WHAT NEEDS TO BE DONE:
Lay out the material as a Markdown table with the columns Row and Line, starting at the line containing "## :question: What is this Repository about?" and ending at the line containing "## Examples covered in this repository". Number each row and leave out blank lines.

╭──

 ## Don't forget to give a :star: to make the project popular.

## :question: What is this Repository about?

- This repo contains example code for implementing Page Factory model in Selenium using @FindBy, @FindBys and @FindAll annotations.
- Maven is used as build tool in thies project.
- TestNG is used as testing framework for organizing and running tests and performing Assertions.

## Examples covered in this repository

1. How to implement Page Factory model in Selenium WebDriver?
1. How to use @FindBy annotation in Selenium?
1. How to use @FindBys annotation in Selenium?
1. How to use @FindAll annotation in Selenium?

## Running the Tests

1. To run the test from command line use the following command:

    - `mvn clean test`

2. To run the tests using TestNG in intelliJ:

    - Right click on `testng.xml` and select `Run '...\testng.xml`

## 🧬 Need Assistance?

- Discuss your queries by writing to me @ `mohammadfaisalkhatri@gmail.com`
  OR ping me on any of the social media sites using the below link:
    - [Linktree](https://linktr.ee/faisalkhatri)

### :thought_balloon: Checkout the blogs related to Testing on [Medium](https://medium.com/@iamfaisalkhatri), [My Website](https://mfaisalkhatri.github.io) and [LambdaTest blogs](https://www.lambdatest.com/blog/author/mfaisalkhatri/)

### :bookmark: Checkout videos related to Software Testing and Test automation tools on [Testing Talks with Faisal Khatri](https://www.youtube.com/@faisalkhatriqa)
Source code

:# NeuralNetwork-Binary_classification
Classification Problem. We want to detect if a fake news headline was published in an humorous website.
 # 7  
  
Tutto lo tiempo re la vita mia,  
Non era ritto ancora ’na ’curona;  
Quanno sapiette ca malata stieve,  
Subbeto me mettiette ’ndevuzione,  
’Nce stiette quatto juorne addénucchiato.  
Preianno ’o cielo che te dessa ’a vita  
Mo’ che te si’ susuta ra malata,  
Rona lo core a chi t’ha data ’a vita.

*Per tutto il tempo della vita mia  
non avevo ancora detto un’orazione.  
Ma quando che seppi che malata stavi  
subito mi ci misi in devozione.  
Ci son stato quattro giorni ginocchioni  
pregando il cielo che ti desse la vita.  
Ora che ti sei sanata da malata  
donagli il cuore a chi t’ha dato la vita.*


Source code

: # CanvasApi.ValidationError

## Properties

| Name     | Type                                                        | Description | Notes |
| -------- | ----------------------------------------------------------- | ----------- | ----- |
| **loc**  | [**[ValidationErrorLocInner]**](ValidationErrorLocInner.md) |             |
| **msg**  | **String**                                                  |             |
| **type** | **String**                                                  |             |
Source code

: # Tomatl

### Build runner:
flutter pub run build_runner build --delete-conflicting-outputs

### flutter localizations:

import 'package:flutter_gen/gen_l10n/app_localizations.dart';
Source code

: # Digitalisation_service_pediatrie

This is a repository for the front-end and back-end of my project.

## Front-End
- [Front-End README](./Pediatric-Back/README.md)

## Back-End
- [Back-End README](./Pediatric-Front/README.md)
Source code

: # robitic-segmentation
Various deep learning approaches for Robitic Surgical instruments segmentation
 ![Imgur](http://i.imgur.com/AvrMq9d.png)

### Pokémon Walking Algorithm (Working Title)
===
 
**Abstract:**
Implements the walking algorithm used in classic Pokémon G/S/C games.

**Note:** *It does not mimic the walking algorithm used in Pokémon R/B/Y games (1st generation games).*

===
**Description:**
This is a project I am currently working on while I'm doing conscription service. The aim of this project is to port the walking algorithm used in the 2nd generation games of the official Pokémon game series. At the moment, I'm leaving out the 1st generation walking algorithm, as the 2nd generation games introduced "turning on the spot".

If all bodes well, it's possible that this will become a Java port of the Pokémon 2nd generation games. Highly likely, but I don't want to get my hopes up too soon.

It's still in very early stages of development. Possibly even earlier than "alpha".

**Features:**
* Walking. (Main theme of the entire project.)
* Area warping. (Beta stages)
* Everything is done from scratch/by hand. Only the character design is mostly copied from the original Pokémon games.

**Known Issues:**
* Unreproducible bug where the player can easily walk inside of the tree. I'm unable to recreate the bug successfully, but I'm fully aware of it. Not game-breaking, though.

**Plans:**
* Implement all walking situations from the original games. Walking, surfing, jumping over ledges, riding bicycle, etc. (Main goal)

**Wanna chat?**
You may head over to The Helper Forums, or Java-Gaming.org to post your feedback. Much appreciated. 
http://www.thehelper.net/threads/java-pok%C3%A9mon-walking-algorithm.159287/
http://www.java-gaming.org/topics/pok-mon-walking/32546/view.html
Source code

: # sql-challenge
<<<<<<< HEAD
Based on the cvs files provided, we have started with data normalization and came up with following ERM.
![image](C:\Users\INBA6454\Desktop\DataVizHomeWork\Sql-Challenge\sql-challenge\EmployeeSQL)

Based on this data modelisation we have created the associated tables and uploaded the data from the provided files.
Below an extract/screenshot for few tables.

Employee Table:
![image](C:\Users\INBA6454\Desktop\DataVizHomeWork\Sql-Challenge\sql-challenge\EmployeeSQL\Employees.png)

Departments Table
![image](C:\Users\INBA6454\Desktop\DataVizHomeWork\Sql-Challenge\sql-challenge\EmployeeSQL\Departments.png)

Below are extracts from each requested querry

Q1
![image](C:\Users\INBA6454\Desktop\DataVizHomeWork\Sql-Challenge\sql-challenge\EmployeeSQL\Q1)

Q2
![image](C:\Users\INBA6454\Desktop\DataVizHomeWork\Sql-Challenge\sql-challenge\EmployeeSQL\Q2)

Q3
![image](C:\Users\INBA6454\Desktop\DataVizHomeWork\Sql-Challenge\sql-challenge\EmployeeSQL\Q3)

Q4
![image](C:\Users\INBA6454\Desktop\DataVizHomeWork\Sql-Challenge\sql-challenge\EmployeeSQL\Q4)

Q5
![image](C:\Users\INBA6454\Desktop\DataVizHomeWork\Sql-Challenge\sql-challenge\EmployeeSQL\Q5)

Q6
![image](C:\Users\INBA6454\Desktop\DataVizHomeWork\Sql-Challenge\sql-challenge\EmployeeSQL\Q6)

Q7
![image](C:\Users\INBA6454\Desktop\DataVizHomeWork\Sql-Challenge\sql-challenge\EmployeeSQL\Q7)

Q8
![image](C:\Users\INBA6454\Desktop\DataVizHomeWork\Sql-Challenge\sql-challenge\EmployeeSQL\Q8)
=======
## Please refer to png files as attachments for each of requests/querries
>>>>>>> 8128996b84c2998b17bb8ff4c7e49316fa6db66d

╰──
╭──

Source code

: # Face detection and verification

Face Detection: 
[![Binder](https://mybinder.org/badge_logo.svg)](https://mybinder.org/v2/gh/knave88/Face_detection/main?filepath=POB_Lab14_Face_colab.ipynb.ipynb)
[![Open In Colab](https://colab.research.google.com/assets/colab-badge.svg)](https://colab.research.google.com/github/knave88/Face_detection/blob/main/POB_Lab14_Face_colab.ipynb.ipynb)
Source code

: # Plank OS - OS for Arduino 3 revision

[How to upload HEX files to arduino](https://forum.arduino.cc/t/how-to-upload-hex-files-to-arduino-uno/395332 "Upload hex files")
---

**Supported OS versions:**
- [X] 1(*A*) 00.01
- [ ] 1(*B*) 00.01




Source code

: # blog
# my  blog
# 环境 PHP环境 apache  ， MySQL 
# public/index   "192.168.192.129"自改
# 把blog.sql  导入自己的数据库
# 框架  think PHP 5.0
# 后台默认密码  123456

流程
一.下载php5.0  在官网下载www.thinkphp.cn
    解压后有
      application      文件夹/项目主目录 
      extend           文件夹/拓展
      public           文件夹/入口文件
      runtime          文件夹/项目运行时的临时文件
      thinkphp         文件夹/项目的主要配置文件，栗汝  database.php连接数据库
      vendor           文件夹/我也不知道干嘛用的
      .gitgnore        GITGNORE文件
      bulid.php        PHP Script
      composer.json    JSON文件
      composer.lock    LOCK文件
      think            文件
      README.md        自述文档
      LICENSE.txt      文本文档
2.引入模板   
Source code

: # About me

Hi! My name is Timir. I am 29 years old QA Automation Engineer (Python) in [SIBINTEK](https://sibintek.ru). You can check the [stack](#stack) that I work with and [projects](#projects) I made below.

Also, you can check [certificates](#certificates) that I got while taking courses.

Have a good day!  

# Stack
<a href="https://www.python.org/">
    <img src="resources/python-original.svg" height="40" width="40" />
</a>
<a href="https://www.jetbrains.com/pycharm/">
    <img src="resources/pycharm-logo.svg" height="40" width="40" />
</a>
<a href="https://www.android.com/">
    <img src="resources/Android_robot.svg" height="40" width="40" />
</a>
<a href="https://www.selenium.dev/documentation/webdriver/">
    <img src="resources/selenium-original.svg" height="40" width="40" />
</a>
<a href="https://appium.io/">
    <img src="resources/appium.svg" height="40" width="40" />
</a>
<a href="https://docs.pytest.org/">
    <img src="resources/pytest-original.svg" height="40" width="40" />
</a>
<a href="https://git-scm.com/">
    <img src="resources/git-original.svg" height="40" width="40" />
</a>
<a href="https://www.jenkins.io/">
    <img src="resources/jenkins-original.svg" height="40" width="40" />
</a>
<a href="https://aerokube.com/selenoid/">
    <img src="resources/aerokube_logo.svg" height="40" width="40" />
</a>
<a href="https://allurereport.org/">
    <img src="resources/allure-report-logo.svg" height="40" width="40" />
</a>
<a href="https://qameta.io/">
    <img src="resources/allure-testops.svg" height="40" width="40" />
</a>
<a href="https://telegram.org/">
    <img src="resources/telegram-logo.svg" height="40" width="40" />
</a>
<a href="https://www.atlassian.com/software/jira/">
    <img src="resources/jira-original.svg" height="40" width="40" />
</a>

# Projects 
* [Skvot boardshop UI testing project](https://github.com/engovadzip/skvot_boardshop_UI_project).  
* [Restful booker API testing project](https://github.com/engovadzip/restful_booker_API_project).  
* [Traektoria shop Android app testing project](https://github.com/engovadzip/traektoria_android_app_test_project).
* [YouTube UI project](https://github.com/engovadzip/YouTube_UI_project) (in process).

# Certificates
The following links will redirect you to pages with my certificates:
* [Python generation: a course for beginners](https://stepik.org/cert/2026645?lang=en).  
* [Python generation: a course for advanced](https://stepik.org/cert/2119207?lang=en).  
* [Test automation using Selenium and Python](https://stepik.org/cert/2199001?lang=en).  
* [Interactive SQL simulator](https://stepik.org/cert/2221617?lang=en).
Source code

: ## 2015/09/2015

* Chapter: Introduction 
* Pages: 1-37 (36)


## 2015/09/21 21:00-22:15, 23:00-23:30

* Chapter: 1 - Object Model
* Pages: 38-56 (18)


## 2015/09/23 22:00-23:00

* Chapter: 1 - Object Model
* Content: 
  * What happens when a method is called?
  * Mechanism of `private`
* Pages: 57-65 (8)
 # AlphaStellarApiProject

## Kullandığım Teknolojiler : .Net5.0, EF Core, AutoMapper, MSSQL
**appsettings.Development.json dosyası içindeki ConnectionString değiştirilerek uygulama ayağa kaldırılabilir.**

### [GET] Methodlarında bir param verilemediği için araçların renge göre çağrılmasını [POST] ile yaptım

╰──
╭──

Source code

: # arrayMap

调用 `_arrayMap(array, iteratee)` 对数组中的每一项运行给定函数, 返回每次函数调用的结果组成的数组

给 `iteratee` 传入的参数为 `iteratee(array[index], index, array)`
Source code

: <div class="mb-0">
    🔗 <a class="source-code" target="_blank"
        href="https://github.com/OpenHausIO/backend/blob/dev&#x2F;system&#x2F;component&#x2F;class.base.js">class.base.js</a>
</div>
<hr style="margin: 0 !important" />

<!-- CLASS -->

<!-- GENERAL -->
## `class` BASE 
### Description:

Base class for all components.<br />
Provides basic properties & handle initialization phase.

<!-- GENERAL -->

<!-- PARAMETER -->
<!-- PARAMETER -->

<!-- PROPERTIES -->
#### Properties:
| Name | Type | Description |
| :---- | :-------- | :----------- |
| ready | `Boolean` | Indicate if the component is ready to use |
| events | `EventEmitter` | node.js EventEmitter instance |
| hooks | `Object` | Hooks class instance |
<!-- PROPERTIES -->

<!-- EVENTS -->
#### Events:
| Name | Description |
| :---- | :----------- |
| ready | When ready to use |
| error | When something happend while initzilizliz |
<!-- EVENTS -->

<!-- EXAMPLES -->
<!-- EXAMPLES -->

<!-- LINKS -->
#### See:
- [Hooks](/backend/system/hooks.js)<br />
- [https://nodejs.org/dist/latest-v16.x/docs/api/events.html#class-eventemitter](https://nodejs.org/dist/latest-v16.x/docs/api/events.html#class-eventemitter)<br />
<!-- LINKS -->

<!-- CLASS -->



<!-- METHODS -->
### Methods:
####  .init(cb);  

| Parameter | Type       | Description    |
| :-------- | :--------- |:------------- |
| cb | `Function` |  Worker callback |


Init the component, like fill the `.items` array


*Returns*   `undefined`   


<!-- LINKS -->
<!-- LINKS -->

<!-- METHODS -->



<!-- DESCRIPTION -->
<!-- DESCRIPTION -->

╰──

EXERCISE SOLUTION:
| Row | Line |
|---|---|
| 1 | ## :question: What is this Repository about? |
| 2 | - This repo contains example code for implementing Page Factory model in Selenium using @FindBy, @FindBys and @FindAll annotations. |
| 3 | - Maven is used as build tool in thies project. |
| 4 | - TestNG is used as testing framework for organizing and running tests and performing Assertions. |
| 5 | ## Examples covered in this repository |